If your spouse has trouble initiating a conversation when they have a problem, you should be the first to bring it up. Quickly identify any changes in behavior so that you can find out what the problem is before your spouse falls into depression.

For example, is he more on edge? Does your spouse indulge in more alcohol than usual? Have their sleeping patterns changed? The responses will give you a glimpse of how troubled your spouse is, so you can raise your observations when you seek to find out what is wrong.

 

Work through the problem as a team


You and your spouse are partners, through the good and the bad. If you have been making important decisions together, then the problems your spouse faces should not be any different. You need to work through this as a team.

Let your spouse know that they are not alone. Whatever challenges they face, you will find a solution together. If the problem is as a result of an addiction where therapy is necessary, take the time to attend some of the sessions. This will encourage your spouse to do everything to overcome their problems.
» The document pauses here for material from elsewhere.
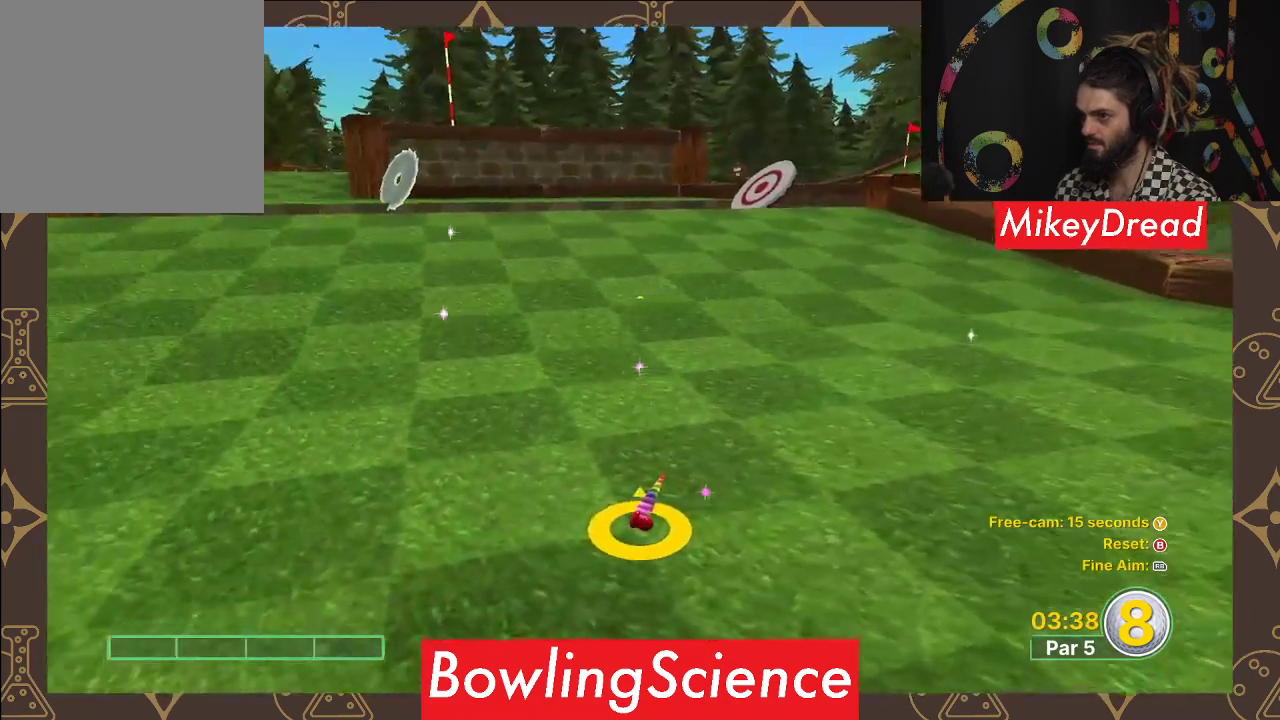
{"buttons": [], "left_stick": "center", "right_stick": "center", "events": [[467, "right_stick", "center"]]}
Be patient and understanding


This is very critical, especially if your spouse’s attitude has strained the relationship. You need to be patient and understanding, especially if they are trying to come to terms with their situation. Keep communication lines open, even when your spouse doesn’t want to talk.

Being patient to someone who is lashing out can be tough, but it will be worth it if you don’t respond with indifference or anger. If your spouse feels your support, he or she will be more positive about confronting the situation. The issue will also be resolved much faster if you both confront it together.